What the task asks
Find the string "Fetish" in the entries and copy each line that has it.
BEGIN Extracted entries
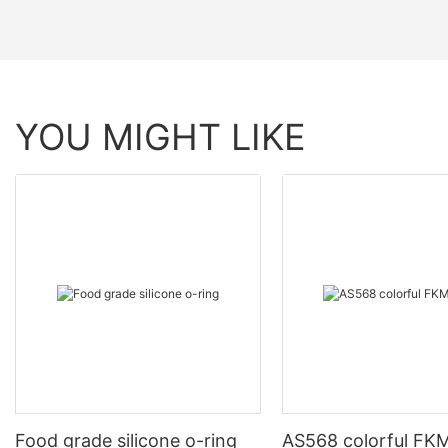
YOU MIGHT LIKE
Food grade silicone o-ring
AS568 colorful FKM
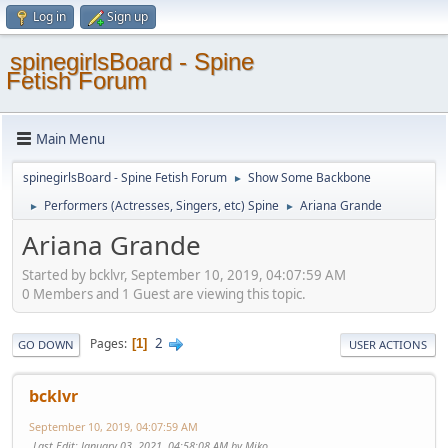
Log in
Sign up
spinegirlsBoard - Spine
Fetish Forum
Main Menu
spinegirlsBoard - Spine Fetish Forum
Show Some Backbone
►
Performers (Actresses, Singers, etc) Spine
Ariana Grande
►
►
Ariana Grande
Started by bcklvr, September 10, 2019, 04:07:59 AM
0 Members and 1 Guest are viewing this topic.
2
Pages
1
GO DOWN
USER ACTIONS
bcklvr
September 10, 2019, 04:07:59 AM
Last Edit
: January 03, 2021, 04:58:08 AM by Miko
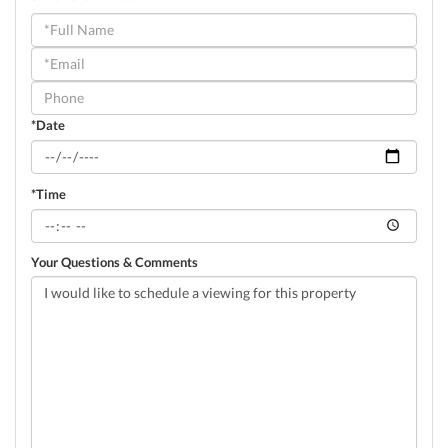
Schedule
a
Visit
*Date
*Time
Your Questions & Comments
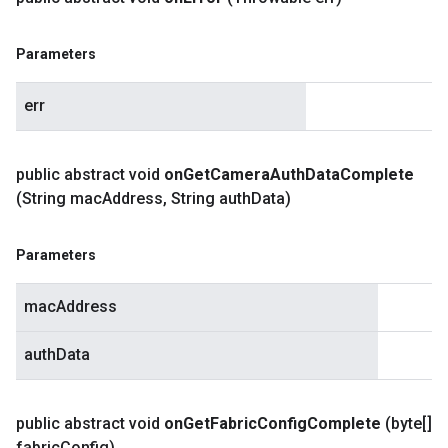
Parameters
err
public abstract void
on
Get
Camera
Auth
Data
Complete
(String mac
Address
,
String auth
Data)
Parameters
macAddress
authData
public abstract void
on
Get
Fabric
Config
Complete
(byte[]
fabric
Config)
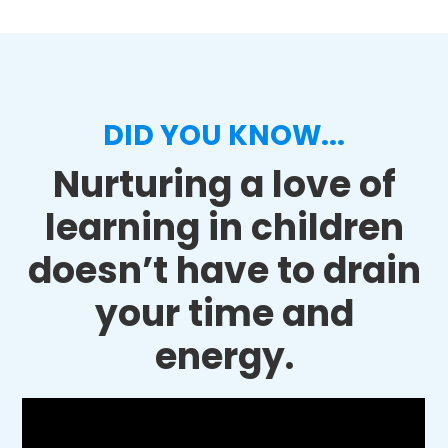
DID YOU KNOW...
Nurturing a love of
learning in children
doesn’t have to drain
your time and
energy.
END Extracted entries
Answer
Fetish Forum
spinegirlsBoard - Spine Fetish Forum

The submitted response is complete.